With each strategic invasion or interference with a foreign government, the unspoken fear of American intervention systematically increases its influence in developing nations, as we have seen over matters such as introducing GM crops in Mali.

‘GM crops would re-colonise us,’ says Sereba Kone, president of the cotton growers in Bohi. Some Africa coalition members admit that theirs is a “David and Goliath” struggle, which they are not likely to win. (BBC 2007)

At the same time as allegedly investing to help increase productivity for cotton growers in Mali, the US government is paying large subsidies to its own cotton farmers, effectively squeezing Mali out of the global market and leaving it with a surplus. For most people in the world, this appears yet again as simply a means to take control of a developing nation. The intimation from conflicts such as Iraq is that any nation who objects too strongly to US policy or tries to stand alone will also come into the line of fire. This was perhaps behind Tony Blair’s reluctant decision to enter into the war in Iraq. As long as the UK was alongside the US, they could keep an eye on the US troops and restrain them from their worst excesses. There is a saying from the front lines of World War II:

‘When England fires, Germany ducks; when Germany fires, England ducks; when America fires, everyone ducks!’

Apart from the risk of friendly fire, the British Army are experts at citizen support in conflict areas, having practised for several decades in Northern Ireland. British troops are specially trained in negotiating skills and armed policing in urban areas, where the aim is to win the ‘hearts and minds’ of the local population. In Iraq, as in Ireland, these attempts to gain the public’s confidence has failed, and the reason is easy to understand: an invading army is unlikely to be welcome for long, however pleasant the lads appear to be.

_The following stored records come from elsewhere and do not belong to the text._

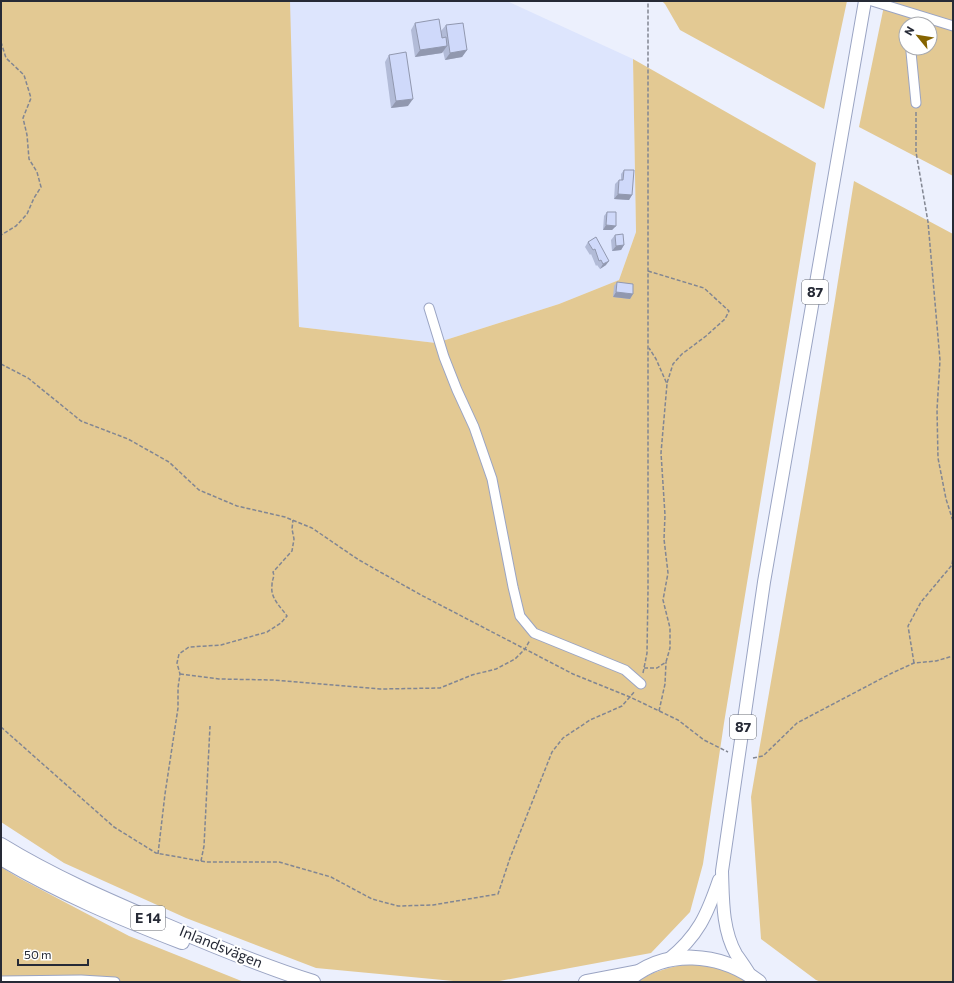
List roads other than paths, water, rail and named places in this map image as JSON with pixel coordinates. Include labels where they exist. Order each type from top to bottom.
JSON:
[{"type":"highway","name":"Inlandsvägen","points":[[1,845],[24,859],[121,906],[292,980]]},
{"type":"highway","name":"Inlandsvägen","points":[[1,858],[110,913],[233,963],[292,980]]},
{"type":"highway","points":[[626,982],[640,972],[668,960],[697,958],[711,959],[725,963],[738,968],[755,979]]},
{"type":"highway","points":[[586,982],[640,972]]},
{"type":"highway","points":[[292,980],[320,982]]},
{"type":"main road","name":"87","points":[[722,871],[764,582],[865,1]]},
{"type":"main road","points":[[668,960],[682,949],[703,921],[722,871]]},
{"type":"main road","points":[[722,871],[723,908],[727,931],[736,953],[755,979]]},
{"type":"street","points":[[872,1],[910,16]]},
{"type":"street","points":[[938,23],[953,26]]},
{"type":"street","points":[[912,56],[916,103]]},
{"type":"street","points":[[429,308],[444,357],[474,427],[492,479],[520,616],[534,633],[625,670],[641,684]]},
{"type":"street","points":[[1,981],[81,980],[115,982]]}]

Now, it appears, the US is at risk of losing the self-styled ‘war on terror’. George is on his way out, leaving the war unfinished; Tony has already gone. Newspapers in the US* are saying that Britain presents a greater security threat to the United States than either Iran or Iraq, displaying a singular lack of gratitude. To help our ‘special’ allies, Britain has defied popular opinion and numerous anti war protests, ruined its reputation abroad, and effectively seen the downfall of the previously universally popular Blair government. At the same time, a new report shows that NATO is now considering the ‘nuclear option’ to combat terrorism. It seems incredible that, with the effects of radioactive pollution from Chernobyl still in the environment, anyone could believe that a nuclear explosion can somehow be contained.

Putting these two developments together, it appears even the UK should be wary. Whether careless words or a deliberate threat to destabilise the European Union, which is again considering a constitution which will increase its military influence, this recent polemic puts the UK with Iran and others in feeling nervous of the world’s repetitive paranoia about terrorism being organised on a national scale. As people constantly tell my American friends,

‘We like you, but we don’t agree with your president.’

Well soon he’ll be gone. Will the new incumbent fulfil our hopes and dreams? Hilary, with her record of the alleged ‘Whitewater’ land purchasing scam, still seems to be a member of the political classes. Her only record with major league politics is the failed 1994 health care proposal, which she is still inclined to follow through. Barack in contrast seems like an untainted, highly intelligent, educated, aware and relatively normal proposition. Our hopes, from the UK and Nigeria alike, are that the US under the new administration researches more deeply the causes and protagonists behind modern terrorism, calms the fears it has been relentlessly creating throughout the world, and establishes sound dialogic relationships on the international scene.

We would like to see international agreements and treaties over climate change and sustainable development to be ratified, the USA to join the rest of the world in taking global and holistic responsibility for all of our future, and a deeper trust of United Nations organisations. Our problems are now global, and require global and not national solutions. When Barack Obama says it is a time for hope, he isn’t speaking only to America. He already has an international voice.